Entre los personajes del Romancero español, el conde Arnaldos puede capitanear a los legendarios, a los nacidos del misterio y no de la crónica real: en la «mañana de San Juan», ese momento ideal de la belleza lírica castellana, el conde va con el halcón por la orilla del mar, y ve venir una galera, con un marinero que canta. Es la canción de efectos mágicos de tantos romances: los peces suben a oír y las aves se posan en los mástiles.

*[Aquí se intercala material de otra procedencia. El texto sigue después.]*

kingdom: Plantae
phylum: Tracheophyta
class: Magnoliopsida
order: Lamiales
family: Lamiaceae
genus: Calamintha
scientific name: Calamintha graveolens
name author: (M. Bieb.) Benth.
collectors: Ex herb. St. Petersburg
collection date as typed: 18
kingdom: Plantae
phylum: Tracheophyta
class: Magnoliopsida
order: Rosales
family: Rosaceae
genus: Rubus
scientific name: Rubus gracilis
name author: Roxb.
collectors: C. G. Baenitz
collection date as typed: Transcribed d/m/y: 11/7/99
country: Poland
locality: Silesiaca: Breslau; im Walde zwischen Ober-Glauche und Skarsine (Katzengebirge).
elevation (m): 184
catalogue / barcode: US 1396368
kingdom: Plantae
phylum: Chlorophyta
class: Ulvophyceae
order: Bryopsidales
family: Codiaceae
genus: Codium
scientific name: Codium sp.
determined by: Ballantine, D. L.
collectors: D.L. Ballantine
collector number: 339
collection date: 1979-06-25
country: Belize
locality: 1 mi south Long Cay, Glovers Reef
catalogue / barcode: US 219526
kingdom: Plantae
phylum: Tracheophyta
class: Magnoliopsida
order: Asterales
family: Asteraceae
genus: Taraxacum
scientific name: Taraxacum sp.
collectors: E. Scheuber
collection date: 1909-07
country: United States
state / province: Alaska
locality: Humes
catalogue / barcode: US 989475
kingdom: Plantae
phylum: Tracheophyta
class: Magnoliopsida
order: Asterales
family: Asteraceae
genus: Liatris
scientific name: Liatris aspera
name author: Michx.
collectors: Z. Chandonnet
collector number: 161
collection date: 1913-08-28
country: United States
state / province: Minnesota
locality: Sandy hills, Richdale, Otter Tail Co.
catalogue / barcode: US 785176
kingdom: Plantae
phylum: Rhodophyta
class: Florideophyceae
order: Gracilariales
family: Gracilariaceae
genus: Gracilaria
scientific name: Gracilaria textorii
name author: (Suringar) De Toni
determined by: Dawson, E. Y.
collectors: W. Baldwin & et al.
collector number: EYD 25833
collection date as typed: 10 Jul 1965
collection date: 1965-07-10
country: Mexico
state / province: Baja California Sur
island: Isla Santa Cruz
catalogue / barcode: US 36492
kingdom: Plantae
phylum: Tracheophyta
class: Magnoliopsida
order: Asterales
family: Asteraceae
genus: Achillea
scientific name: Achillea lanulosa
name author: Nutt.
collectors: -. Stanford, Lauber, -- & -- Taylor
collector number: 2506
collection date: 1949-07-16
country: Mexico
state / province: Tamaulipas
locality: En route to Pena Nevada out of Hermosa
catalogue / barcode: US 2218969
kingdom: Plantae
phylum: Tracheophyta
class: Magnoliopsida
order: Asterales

Pero cuando el conde pide al marinero que le enseñe la canción, éste se esquiva: «Yo no digo mi canción / sino a quien conmigo va». Y así queda, en el borde del enigma, negando su secreto al conde, y a nosotros mismos. Sin embargo, en alguna versión del romance, todo esto no era sino prólogo: en la galera iba un príncipe, etc., y comenzaban ahí unas aventuras de enredo bizantino.
Pero el pueblo ha olvidado casi siempre esta continuación de intrigas, y se ha quedado con la versión truncada: el conde Arnaldos, así, se ha visto potenciado por un fondo de sombra y sugestión, que le eleva a la categoría de símbolo, en vez de quedar en figurita ocasional de una narración poética. ¿Qué no es el conde Arnaldos? Lo es todo: especialmente, es el lector ante la poesía, vanamente empeñado en reducir a soluciones y sabiduría lo que sólo se degusta acompañando al poeta: es el hombre ante la vida misma.
Aquí tenemos, pues, un caso singular de personaje literario creado por pura negación, por el tijeretazo del olvido, que al permitirle que se desprendiera su lastre narrativo, le ha dejado ascender al firmamento de las figuras inolvidables.